También concurren aquí las voces del río y la arena; los tremedales zurcidos en Flor de Bora, (2011) de J.G. González Vivas y en Tierra negra (1994), o Carama (2000) dados a la luz por Igor Barreto. Versos hijos de la espuma en los peces enhebrados en la aguja de oro de la escritura; vapores, sonidos, aves que hieren la página y el cuero del ganado. La sangre dilatada de su padre el día que la noche tasajeo la luna en los fragmentos del viento en los cuibas o en la oscurana muda de los otomacos; ¿y qué hay de lo sido en los murmullos y el lloro de los Yaruros bajo la nocturna sombra de un zamuro? Sólo, la poesía podrá respondernos.

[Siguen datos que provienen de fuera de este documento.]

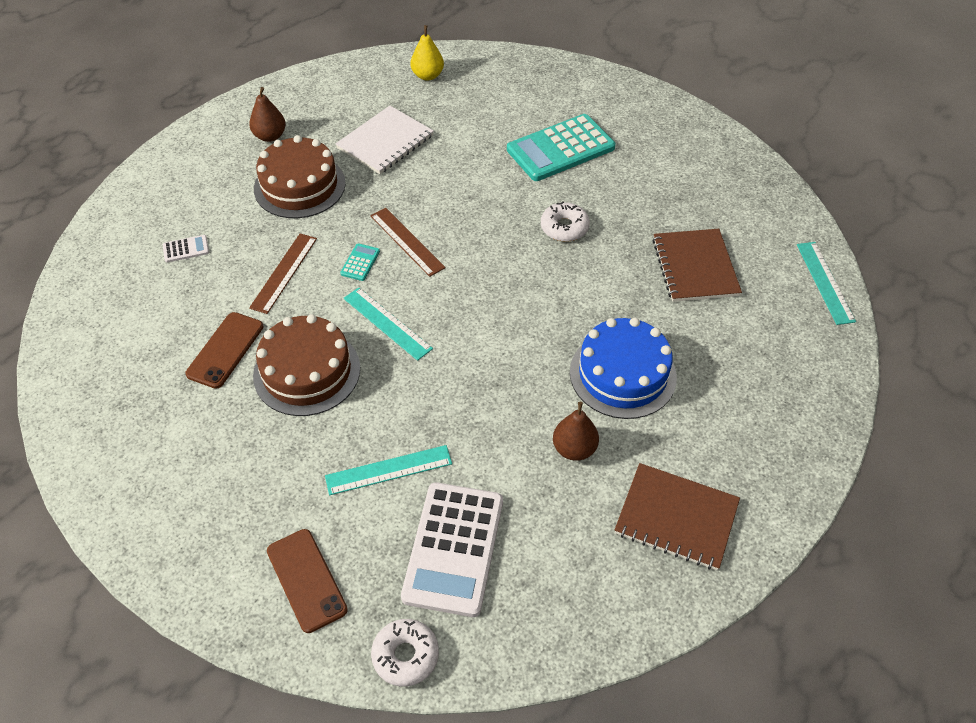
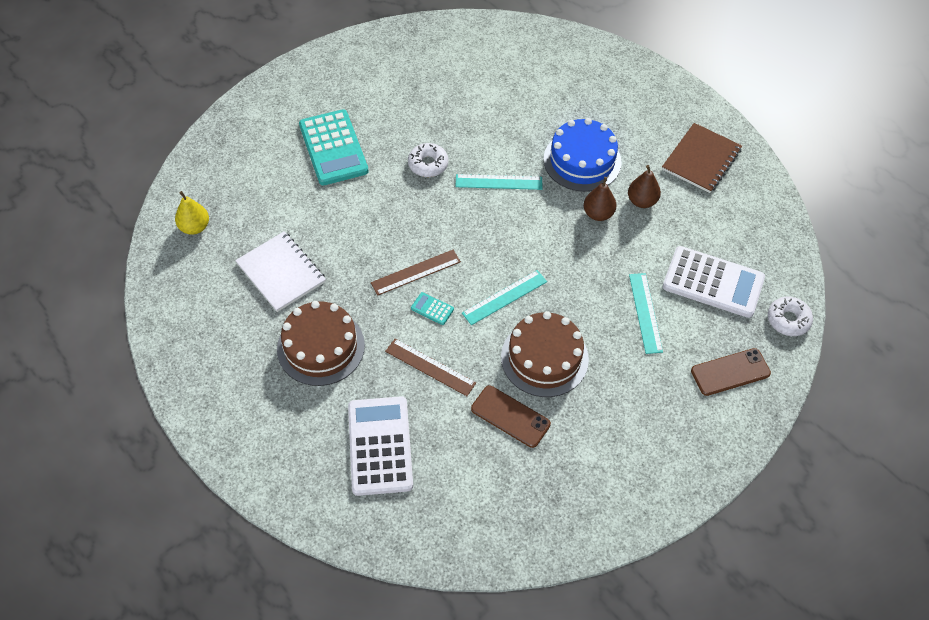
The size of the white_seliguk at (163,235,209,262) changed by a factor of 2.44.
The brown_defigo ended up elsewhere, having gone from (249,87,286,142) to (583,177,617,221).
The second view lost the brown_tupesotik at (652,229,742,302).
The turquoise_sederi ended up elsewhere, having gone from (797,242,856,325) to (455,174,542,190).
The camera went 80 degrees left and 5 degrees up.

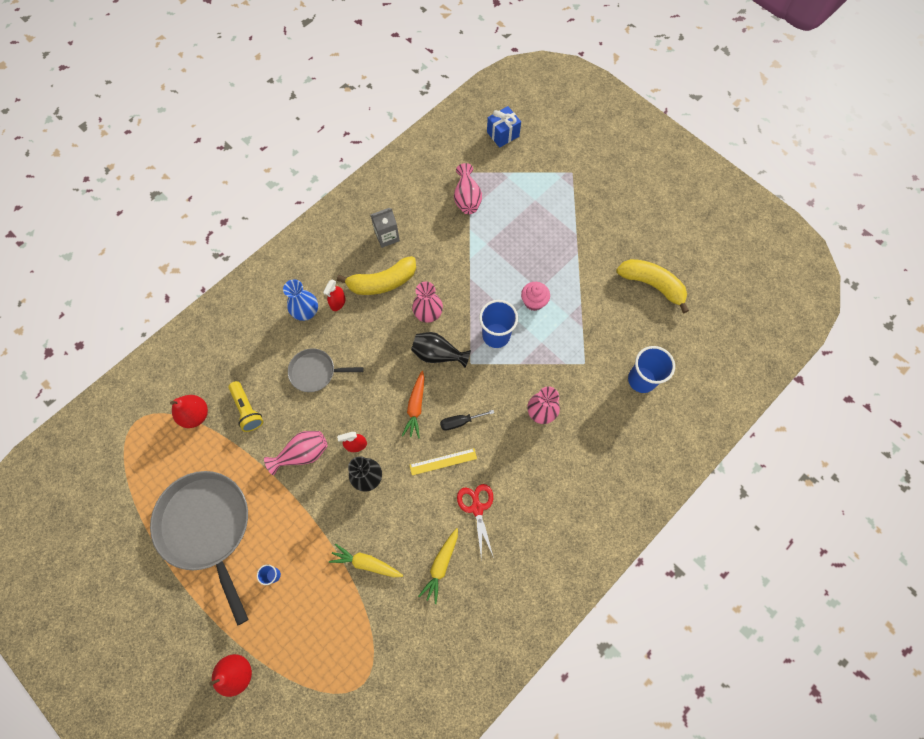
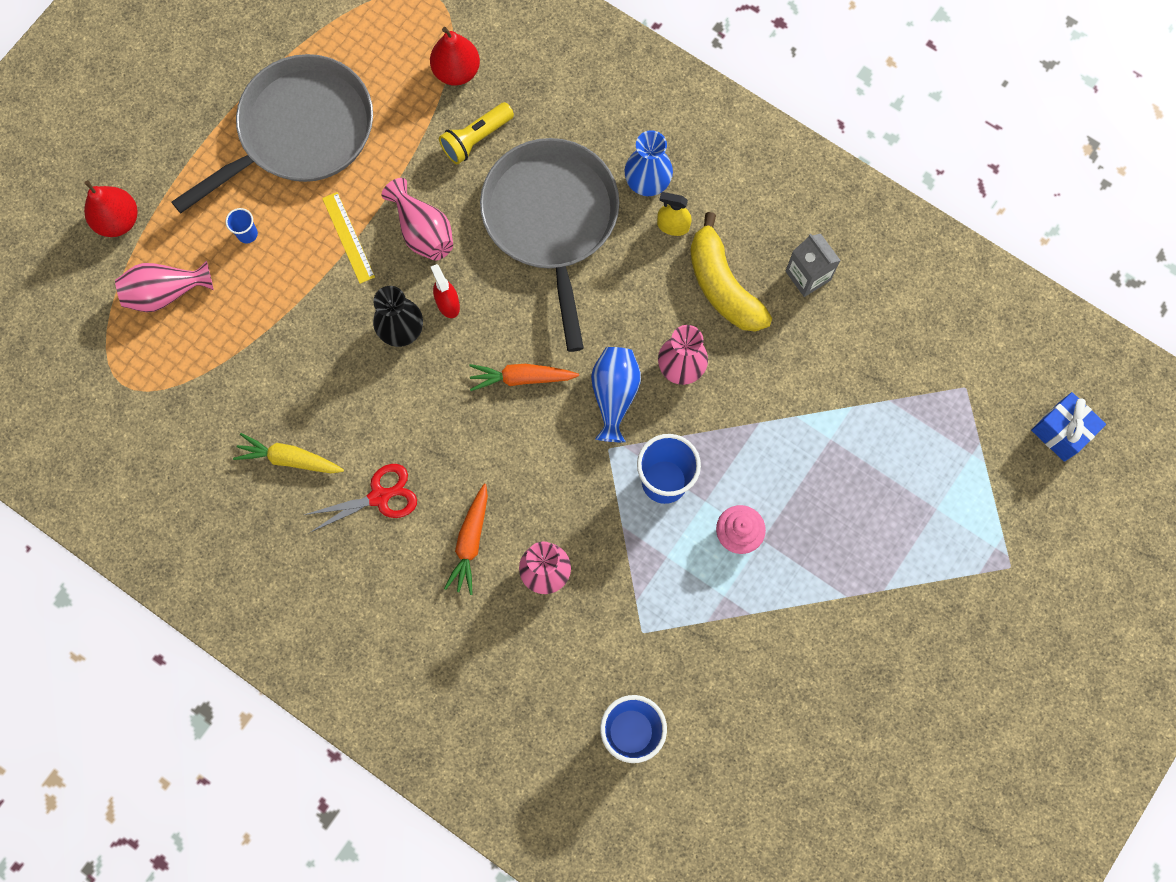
The size of the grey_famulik at (288,348,364,392) changed by a factor of 1.93.
What was the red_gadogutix at (323,280,346,311) turned into the yellow_gadogutix at (657,192,692,236).
The second view lost the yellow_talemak at (329,543,403,577).
The yellow_sederi ended up elsewhere, having gone from (410,448,477,475) to (322,192,375,284).
What was the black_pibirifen at (411,332,471,368) turned into the blue_pibirifen at (591,347,641,442).
The second view lost the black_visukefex at (440,410,494,430).
The pink_pibirifen ended up elsewhere, having gone from (454,163,482,214) to (115,261,214,312).
The second view lost the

Roger Herrera Rivas nació el 7 de junio de 1962. Es licenciado en Teatro, mención Actuación, por el Instituto Universitario de Teatro (1987). Egresado de la Escuela de Artes Visuales Cristóbal Rojas (1992), mención Arte Puro. Realizó posgrado en Gerencia Cultural en Imprec-USR. Ha publicado Fragmentos (1986), La crin de Dios (1996), Desadaptado (2000), Elegías a Wolfing (2003), Octubre Rojo (2007), Mínimo y Varial I y II (edición digital de 2013), Apuntes sobre el teatro y su doble (2001), El lenguaje de los dioses (2005) y una obra de teatro, Yo, sólo Dios (2006). Ha desarrollado una extensa carrera como actor de teatro, cine y TV, paralelamente a su labor como artista plástico y docente, obteniendo múltiples reconocimientos dentro y fuera de Venezuela.